> **Task item**
Every record below should be printed exactly as it appears.

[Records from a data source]
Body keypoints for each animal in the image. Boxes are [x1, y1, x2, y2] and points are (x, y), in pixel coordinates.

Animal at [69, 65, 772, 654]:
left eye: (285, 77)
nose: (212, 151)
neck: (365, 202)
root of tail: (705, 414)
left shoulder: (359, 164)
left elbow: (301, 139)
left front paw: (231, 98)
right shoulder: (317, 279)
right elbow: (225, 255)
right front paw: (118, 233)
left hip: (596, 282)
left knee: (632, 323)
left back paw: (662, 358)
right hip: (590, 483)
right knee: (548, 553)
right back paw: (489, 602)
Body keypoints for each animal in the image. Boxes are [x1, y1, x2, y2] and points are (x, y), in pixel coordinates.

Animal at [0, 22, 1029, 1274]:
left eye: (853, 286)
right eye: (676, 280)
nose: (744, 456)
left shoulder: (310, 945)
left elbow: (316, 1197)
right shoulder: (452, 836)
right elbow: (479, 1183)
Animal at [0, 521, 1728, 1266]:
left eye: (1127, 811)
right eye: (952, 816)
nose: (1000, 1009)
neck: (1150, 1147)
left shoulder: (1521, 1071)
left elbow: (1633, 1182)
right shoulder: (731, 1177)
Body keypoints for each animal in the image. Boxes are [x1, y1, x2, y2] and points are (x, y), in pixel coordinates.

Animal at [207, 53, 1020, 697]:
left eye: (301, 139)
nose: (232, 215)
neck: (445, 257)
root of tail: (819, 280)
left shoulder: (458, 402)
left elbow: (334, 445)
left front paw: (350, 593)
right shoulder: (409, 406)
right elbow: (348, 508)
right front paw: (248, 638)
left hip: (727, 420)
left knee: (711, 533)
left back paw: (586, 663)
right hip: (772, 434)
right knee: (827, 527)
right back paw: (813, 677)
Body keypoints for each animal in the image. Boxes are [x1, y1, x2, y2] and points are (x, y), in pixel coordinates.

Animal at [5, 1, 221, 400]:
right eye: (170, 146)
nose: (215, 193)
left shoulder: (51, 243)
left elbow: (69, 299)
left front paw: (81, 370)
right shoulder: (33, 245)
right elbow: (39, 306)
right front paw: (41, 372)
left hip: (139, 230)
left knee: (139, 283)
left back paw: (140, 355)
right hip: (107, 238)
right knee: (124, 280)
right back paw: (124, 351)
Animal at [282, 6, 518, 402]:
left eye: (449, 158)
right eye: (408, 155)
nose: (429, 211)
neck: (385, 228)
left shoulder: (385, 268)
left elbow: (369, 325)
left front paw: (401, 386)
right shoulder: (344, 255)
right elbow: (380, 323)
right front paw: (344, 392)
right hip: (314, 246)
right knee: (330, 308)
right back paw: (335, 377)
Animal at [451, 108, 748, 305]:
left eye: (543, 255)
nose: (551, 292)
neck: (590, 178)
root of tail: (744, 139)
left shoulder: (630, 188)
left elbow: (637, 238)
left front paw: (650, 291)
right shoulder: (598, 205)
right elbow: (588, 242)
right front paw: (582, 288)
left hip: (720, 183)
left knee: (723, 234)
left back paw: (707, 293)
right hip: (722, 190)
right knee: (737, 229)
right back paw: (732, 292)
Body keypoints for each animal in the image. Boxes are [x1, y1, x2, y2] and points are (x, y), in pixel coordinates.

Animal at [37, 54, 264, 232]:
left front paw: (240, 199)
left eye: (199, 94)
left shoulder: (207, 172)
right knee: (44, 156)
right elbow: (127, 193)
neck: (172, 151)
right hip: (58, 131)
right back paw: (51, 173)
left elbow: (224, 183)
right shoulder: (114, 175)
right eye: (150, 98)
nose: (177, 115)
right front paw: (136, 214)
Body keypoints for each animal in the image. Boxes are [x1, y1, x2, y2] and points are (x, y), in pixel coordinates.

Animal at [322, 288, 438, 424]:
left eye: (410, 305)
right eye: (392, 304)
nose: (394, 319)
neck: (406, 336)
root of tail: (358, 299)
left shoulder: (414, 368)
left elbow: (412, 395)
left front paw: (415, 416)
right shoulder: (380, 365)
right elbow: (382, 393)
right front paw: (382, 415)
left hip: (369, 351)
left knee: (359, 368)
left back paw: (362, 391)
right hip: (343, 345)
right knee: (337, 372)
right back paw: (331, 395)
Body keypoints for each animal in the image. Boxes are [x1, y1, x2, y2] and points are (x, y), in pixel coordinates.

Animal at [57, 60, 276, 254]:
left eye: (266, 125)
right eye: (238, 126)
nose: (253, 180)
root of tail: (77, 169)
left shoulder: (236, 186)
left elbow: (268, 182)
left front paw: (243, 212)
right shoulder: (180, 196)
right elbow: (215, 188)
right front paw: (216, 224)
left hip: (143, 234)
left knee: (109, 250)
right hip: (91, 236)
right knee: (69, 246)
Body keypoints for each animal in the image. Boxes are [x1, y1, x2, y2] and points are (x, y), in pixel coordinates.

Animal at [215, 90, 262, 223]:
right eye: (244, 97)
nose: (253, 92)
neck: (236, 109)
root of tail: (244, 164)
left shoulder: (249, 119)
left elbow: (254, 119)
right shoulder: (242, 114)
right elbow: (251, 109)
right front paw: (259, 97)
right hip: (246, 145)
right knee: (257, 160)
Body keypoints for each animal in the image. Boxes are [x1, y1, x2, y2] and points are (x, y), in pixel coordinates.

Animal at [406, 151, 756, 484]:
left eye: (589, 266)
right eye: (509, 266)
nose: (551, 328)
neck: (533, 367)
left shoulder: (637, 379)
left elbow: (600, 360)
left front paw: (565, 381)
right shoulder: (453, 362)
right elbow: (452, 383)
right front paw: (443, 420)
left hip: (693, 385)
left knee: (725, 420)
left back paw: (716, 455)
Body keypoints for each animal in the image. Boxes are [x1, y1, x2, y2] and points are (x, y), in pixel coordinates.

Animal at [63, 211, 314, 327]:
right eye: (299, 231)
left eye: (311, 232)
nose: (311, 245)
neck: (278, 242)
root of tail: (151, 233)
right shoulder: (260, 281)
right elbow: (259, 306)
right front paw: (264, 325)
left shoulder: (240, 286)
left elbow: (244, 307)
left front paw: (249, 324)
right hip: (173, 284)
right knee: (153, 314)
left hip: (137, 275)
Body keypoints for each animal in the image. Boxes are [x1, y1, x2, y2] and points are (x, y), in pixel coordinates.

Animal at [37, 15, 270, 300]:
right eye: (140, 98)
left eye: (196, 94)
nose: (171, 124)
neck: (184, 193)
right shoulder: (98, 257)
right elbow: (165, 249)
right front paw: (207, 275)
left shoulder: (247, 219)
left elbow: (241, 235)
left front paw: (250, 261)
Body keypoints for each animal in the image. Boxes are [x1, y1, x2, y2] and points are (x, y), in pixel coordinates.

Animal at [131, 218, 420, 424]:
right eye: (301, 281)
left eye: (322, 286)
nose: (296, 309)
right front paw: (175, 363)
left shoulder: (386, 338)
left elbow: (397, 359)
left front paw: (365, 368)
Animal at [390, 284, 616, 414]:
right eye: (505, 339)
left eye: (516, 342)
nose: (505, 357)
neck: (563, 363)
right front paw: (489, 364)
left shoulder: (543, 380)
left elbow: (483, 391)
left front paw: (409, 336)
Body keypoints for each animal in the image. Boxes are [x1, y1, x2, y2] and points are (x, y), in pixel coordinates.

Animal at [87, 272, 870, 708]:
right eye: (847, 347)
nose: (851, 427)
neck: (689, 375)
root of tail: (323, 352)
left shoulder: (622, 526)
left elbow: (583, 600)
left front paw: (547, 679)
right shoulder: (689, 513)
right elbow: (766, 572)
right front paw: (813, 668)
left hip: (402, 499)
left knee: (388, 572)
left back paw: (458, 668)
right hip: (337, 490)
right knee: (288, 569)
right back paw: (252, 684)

> **Response to this task**
Body keypoints for each animal in the image. Boxes are [x1, y1, x2, y2] and points are (x, y), in pixel coordinates.

Animal at [69, 65, 772, 654]:
left eye: (285, 77)
nose: (212, 151)
neck: (365, 202)
root of tail: (705, 414)
left shoulder: (359, 164)
left elbow: (301, 139)
left front paw: (231, 98)
right shoulder: (317, 279)
right elbow: (225, 255)
right front paw: (118, 233)
left hip: (596, 282)
left knee: (632, 323)
left back paw: (662, 358)
right hip: (590, 483)
right knee: (548, 553)
right back paw: (489, 602)
Body keypoints for each animal in the image. Boxes are [x1, y1, x2, y2] and points are (x, y), in pixel coordinates.

Animal at [0, 22, 1029, 1274]:
left eye: (853, 286)
right eye: (676, 280)
nose: (744, 456)
left shoulder: (310, 945)
left elbow: (316, 1197)
right shoulder: (452, 836)
right elbow: (479, 1183)
Animal at [0, 521, 1728, 1266]:
left eye: (1127, 811)
right eye: (952, 816)
nose: (1000, 1009)
neck: (1150, 1147)
left shoulder: (1521, 1071)
left elbow: (1633, 1182)
right shoulder: (731, 1177)
Body keypoints for each animal in the image. Boxes are [x1, y1, x2, y2] and points are (x, y), in pixel coordinates.

Animal at [207, 53, 1020, 697]:
left eye: (301, 139)
nose: (232, 215)
neck: (445, 257)
root of tail: (819, 280)
left shoulder: (458, 402)
left elbow: (334, 445)
left front paw: (350, 593)
right shoulder: (409, 406)
right elbow: (348, 508)
right front paw: (248, 638)
left hip: (727, 420)
left knee: (711, 533)
left back paw: (586, 663)
right hip: (772, 434)
right knee: (827, 527)
right back paw: (813, 677)
Body keypoints for each animal in the image. Boxes are [x1, y1, x2, y2] and points are (x, y), in pixel coordinates.

Animal at [5, 1, 221, 400]:
right eye: (170, 146)
nose: (215, 193)
left shoulder: (51, 243)
left elbow: (69, 299)
left front paw: (81, 370)
right shoulder: (33, 245)
right elbow: (39, 306)
right front paw: (41, 372)
left hip: (139, 230)
left knee: (139, 283)
left back paw: (140, 355)
right hip: (107, 238)
right knee: (124, 280)
right back paw: (124, 351)
Animal at [282, 6, 518, 402]:
left eye: (449, 158)
right eye: (408, 155)
nose: (429, 211)
neck: (385, 228)
left shoulder: (385, 268)
left elbow: (369, 325)
left front paw: (401, 386)
right shoulder: (344, 255)
right elbow: (380, 323)
right front paw: (344, 392)
right hip: (314, 246)
right knee: (330, 308)
right back paw: (335, 377)
Animal at [451, 108, 748, 305]:
left eye: (543, 255)
nose: (551, 292)
neck: (590, 178)
root of tail: (744, 139)
left shoulder: (630, 188)
left elbow: (637, 238)
left front paw: (650, 291)
right shoulder: (598, 205)
right elbow: (588, 242)
right front paw: (582, 288)
left hip: (720, 183)
left knee: (723, 234)
left back paw: (707, 293)
right hip: (722, 190)
right knee: (737, 229)
right back paw: (732, 292)
Body keypoints for each animal in the image. Boxes are [x1, y1, x2, y2] and points are (x, y), in pixel coordinates.

Animal at [37, 54, 264, 232]:
left front paw: (240, 199)
left eye: (199, 94)
left shoulder: (207, 172)
right knee: (44, 156)
right elbow: (127, 193)
neck: (172, 151)
right hip: (58, 131)
right back paw: (51, 173)
left elbow: (224, 183)
right shoulder: (114, 175)
right eye: (150, 98)
nose: (177, 115)
right front paw: (136, 214)
Body keypoints for each animal in the image. Boxes are [x1, y1, x2, y2] and points are (x, y), in pixel coordinates.

Animal at [322, 288, 438, 424]:
left eye: (410, 305)
right eye: (392, 304)
nose: (394, 319)
neck: (406, 336)
root of tail: (358, 299)
left shoulder: (414, 368)
left elbow: (412, 395)
left front paw: (415, 416)
right shoulder: (380, 365)
right elbow: (382, 393)
right front paw: (382, 415)
left hip: (369, 351)
left knee: (359, 368)
left back paw: (362, 391)
right hip: (343, 345)
right knee: (337, 372)
right back paw: (331, 395)
Body keypoints for each animal in the image. Boxes are [x1, y1, x2, y2] and points are (x, y), in pixel coordinates.

Animal at [57, 60, 276, 254]:
left eye: (266, 125)
right eye: (238, 126)
nose: (253, 180)
root of tail: (77, 169)
left shoulder: (236, 186)
left elbow: (268, 182)
left front paw: (243, 212)
right shoulder: (180, 196)
right elbow: (215, 188)
right front paw: (216, 224)
left hip: (143, 234)
left knee: (109, 250)
right hip: (91, 236)
right knee: (69, 246)
Body keypoints for each animal in the image. Boxes are [x1, y1, x2, y2] and points are (x, y), in pixel coordinates.

Animal at [215, 90, 262, 223]:
right eye: (244, 97)
nose: (253, 92)
neck: (236, 109)
root of tail: (244, 164)
left shoulder: (249, 119)
left elbow: (254, 119)
right shoulder: (242, 114)
right elbow: (251, 109)
right front paw: (259, 97)
right hip: (246, 145)
right knee: (257, 160)
Body keypoints for each animal in the image. Boxes are [x1, y1, x2, y2] and points are (x, y), in pixel coordinates.

Animal at [406, 151, 756, 484]:
left eye: (589, 266)
right eye: (509, 266)
nose: (551, 328)
neck: (533, 367)
left shoulder: (637, 379)
left elbow: (600, 360)
left front paw: (565, 381)
right shoulder: (453, 362)
right elbow: (452, 383)
right front paw: (443, 420)
left hip: (693, 385)
left knee: (725, 420)
left back paw: (716, 455)
Body keypoints for each animal in the image. Boxes are [x1, y1, x2, y2] and points are (x, y), in pixel coordinates.

Animal at [63, 211, 314, 327]:
right eye: (299, 231)
left eye: (311, 232)
nose: (311, 245)
neck: (278, 242)
root of tail: (151, 233)
right shoulder: (260, 281)
right elbow: (259, 306)
right front paw: (264, 325)
left shoulder: (240, 286)
left elbow: (244, 307)
left front paw: (249, 324)
right hip: (173, 284)
right knee: (153, 314)
left hip: (137, 275)
Body keypoints for each animal in the image. Boxes are [x1, y1, x2, y2] and points are (x, y), in pixel coordinates.

Animal at [37, 15, 270, 300]:
right eye: (140, 98)
left eye: (196, 94)
nose: (171, 124)
neck: (184, 193)
right shoulder: (98, 257)
right elbow: (165, 249)
right front paw: (207, 275)
left shoulder: (247, 219)
left elbow: (241, 235)
left front paw: (250, 261)
Body keypoints for each animal in the image. Boxes are [x1, y1, x2, y2] and points are (x, y), in pixel coordinates.

Animal at [131, 218, 420, 424]:
right eye: (301, 281)
left eye: (322, 286)
nose: (296, 309)
right front paw: (175, 363)
left shoulder: (386, 338)
left elbow: (397, 359)
left front paw: (365, 368)
Animal at [390, 284, 616, 414]:
right eye: (505, 339)
left eye: (516, 342)
nose: (505, 357)
neck: (563, 363)
right front paw: (489, 364)
left shoulder: (543, 380)
left elbow: (483, 391)
left front paw: (409, 336)
Body keypoints for each animal in the image. Boxes are [x1, y1, x2, y2] and points are (x, y), in pixel coordinates.

Animal at [87, 272, 870, 708]:
right eye: (847, 347)
nose: (851, 427)
neck: (689, 375)
root of tail: (323, 352)
left shoulder: (622, 526)
left elbow: (583, 600)
left front paw: (547, 679)
right shoulder: (689, 513)
right elbow: (766, 572)
right front paw: (813, 668)
left hip: (402, 499)
left knee: (388, 572)
left back paw: (458, 668)
right hip: (337, 490)
right knee: (288, 569)
right back paw: (252, 684)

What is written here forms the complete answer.